Designed by architect Thomas C. Kennedy, the pink stone house is built in a “Richardson Romanesque” style attributed to a Boston architect who often wore monk’s robes and built churches and public buildings, Henry Hobson Richardson.  Bucher calls the look “Bavarian Beer Hall Revival.”  It’s centered around a roomy and naturally lighted living area with a grand entrance, staircase and large fireplace.

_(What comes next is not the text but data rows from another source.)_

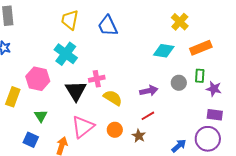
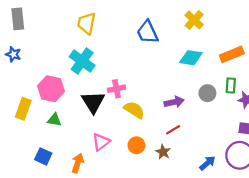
yellow cross: (180, 22) -> (194, 20), moved
blue trapezoid: (108, 26) -> (148, 32), moved
green triangle: (41, 116) -> (54, 120), moved, turned -48
pink triangle: (83, 127) -> (101, 142), size x0.7

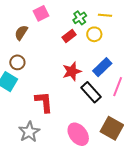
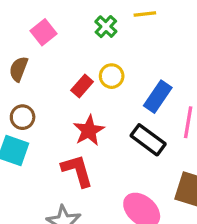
yellow circle: (94, 34) -> (112, 76), moved
red rectangle: (69, 36) -> (82, 86), moved
red star: (72, 71) -> (89, 130), moved

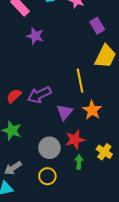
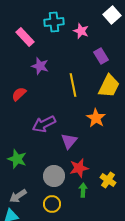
yellow line: (80, 81) -> (73, 85), moved
red semicircle: (14, 96) -> (19, 94), moved
orange star: (92, 110) -> (96, 118), moved

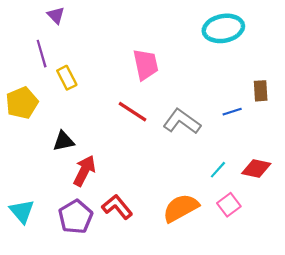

Lisa Johnson worked in and around D.C. from 1990 after attending the University of Wisconsin.  Bucher is from northern New Jersey, attended college in New York and worked in the Washington area from 1971.  They married in 1999 and in 2001 bought and restored an old African American schoolhouse in Talbot County on the Eastern Shore, first as a second residence and then for a while as a primary home.  Together they operate Encore Sustainable Architecture from a downtown Baltimore studio.  They moved here from Silver Spring.  Bucher’s son, Will, 31, is a lawyer in Florida.

“We love the Bolton Hill neighborhood, although we haven’t met many people because of the pandemic,” Johnson said.  “We’ve settled in, though, and look forward to getting out more.”

As for the house restoration, “it’s a 20-year project for us both,” Bucher said.